Accuracy, resolution, and file size

Data representation affects quality and efficiency. In images, resolution means the number of pixels used to create the picture. A $1920 \times 1080$ image contains more pixels than a $640 \times 480$ image, so it usually looks sharper. But it also needs more storage.

For sound, quality depends on sampling rate and bit depth. If the sampling rate is too low, the sound may lose detail. This is a form of information loss. In some systems, lossy compression is used to reduce file size, meaning some data is removed permanently. This is acceptable when exact reproduction is not essential, such as streaming music or video.

In contrast, lossless compression reduces file size without losing any original information. This is useful for text files, program files, and medical data, where accuracy is critical.

A good example is a smartphone camera 📱. If students takes a photo in high resolution, the file is larger but more detailed. If the photo is compressed for social media, it uploads faster but may lose some quality. This trade-off is central to data representation.

Data representation in system fundamentals

Data representation is not separate from the rest of the computer system. It connects directly to input, processing, storage, and output.

When a device receives input, it must convert the input into binary. The processor then works on that binary data. Memory stores it temporarily, and secondary storage keeps it for later use. Output devices turn the binary data back into something people can understand, such as a display image, printed page, or audio signal.

This means that data representation supports the entire computer system pipeline. Without it, there would be no way for hardware and software to communicate in a consistent format. For example, a spreadsheet application stores numbers using binary, calculates with them in the CPU, and displays the final answer on the screen.

Data representation also affects performance. Smaller files may transfer faster across a network and load more quickly from storage. But if the representation is too compressed or too simple, it may reduce quality or accuracy. This is why system designers choose formats carefully based on the task.

Why this matters in real life

Data representation is everywhere 🌍. Banks use encoded data for account numbers and transactions. Hospitals use digital images and patient records. GPS systems use coordinates and maps stored in binary. Streaming platforms use compressed audio and video to deliver content efficiently. Even online games depend on data representation to store graphics, player movement, and network messages.

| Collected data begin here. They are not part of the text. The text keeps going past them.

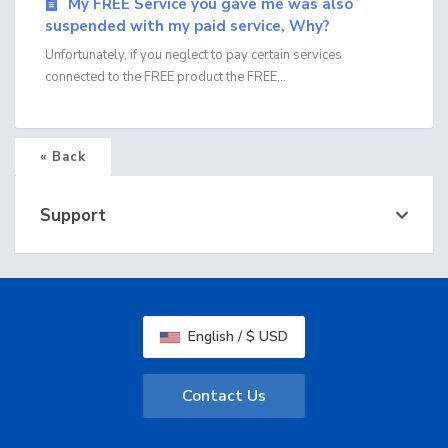
My FREE Service you gave me was also
suspended with my paid service, Why?
Unfortunately, if you neglect to pay certain services
connected to the FREE product the FREE...
« Back
Support
English / $ USD
Contact Us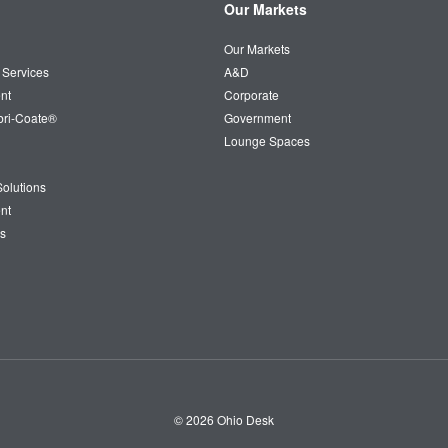
Our Markets
Our Markets
 Services
A&D
nt
Corporate
bri-Coate®
Government
Lounge Spaces
olutions
nt
s
© 2026
Ohio Desk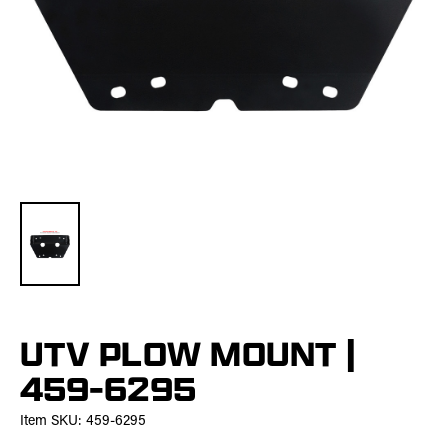
UTV PLOW MOUNT |
459-6295
Item SKU:
459-6295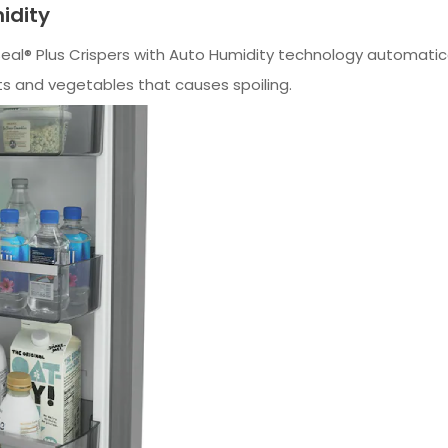
idity
Seal® Plus Crispers with Auto Humidity technology automati
ts and vegetables that causes spoiling.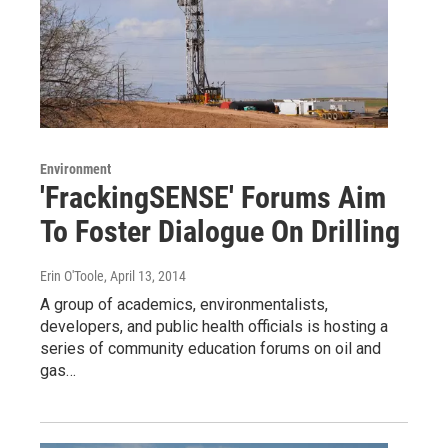
Environment
'FrackingSENSE' Forums Aim
To Foster Dialogue On Drilling
Erin O'Toole
, April 13, 2014
A group of academics, environmentalists,
developers, and public health officials is hosting a
series of community education forums on oil and
gas…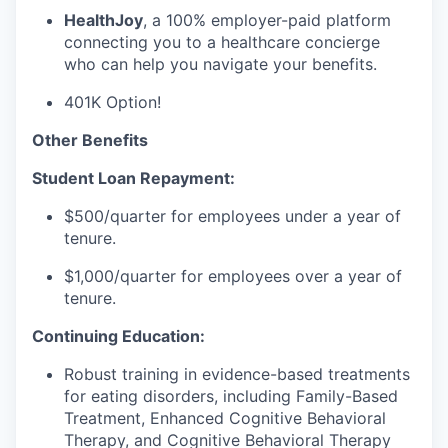
HealthJoy
, a 100% employer-paid platform
connecting you to a healthcare concierge
who can help you navigate your benefits.
401K Option!
Other Benefits
Student Loan Repayment:
$500/quarter for employees under a year of
tenure.
$1,000/quarter for employees over a year of
tenure.
Continuing Education:
Robust training in evidence-based treatments
for eating disorders, including Family-Based
Treatment, Enhanced Cognitive Behavioral
Therapy, and Cognitive Behavioral Therapy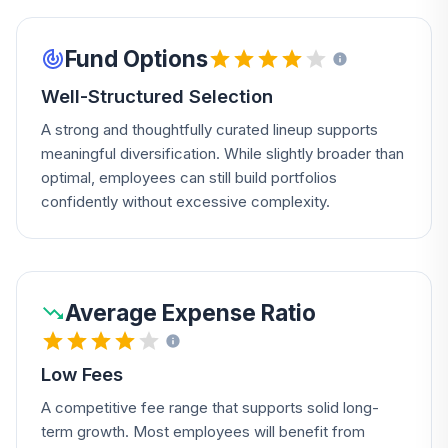
Fund Options
Well-Structured Selection
A strong and thoughtfully curated lineup supports
meaningful diversification. While slightly broader than
optimal, employees can still build portfolios
confidently without excessive complexity.
Average Expense Ratio
Low Fees
A competitive fee range that supports solid long-
term growth. Most employees will benefit from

If students understands data representation, it becomes easier to understand why file sizes differ, why some images are sharper than others, and why some programs need more storage and memory. It also helps explain why different devices or apps use different formats.

Conclusion

Data representation is the foundation of how computers handle information. Everything a computer uses must be converted into binary, whether it is text, numbers, images, or sound. In IB Computer Science SL, this topic helps students understand how systems store data, process it efficiently, and balance quality against file size and speed. Data representation is a core part of System Fundamentals because it links hardware, software, memory, storage, and communication into one working system.

Study Notes

A bit is a $0$ or $1$, and a byte is $8$ bits.
Computers use binary because electronic systems have two stable states.
Text is stored using character encoding systems such as ASCII and Unicode.
Images are made of pixels, and colour is stored numerically, often using RGB.
Sound is represented by sampling an analogue wave at regular intervals.
More bits usually mean greater accuracy and larger file size.
Resolution affects image detail, and sampling rate affects audio quality.
Hexadecimal is base-$16$ and is useful for reading binary more easily.
Lossless compression keeps all original data, while lossy compression removes some data.
Data representation connects directly to input, processing, memory, storage, and output in computer systems.
Understanding data representation helps explain real-world technology such as cameras, smartphones, streaming apps, and databases.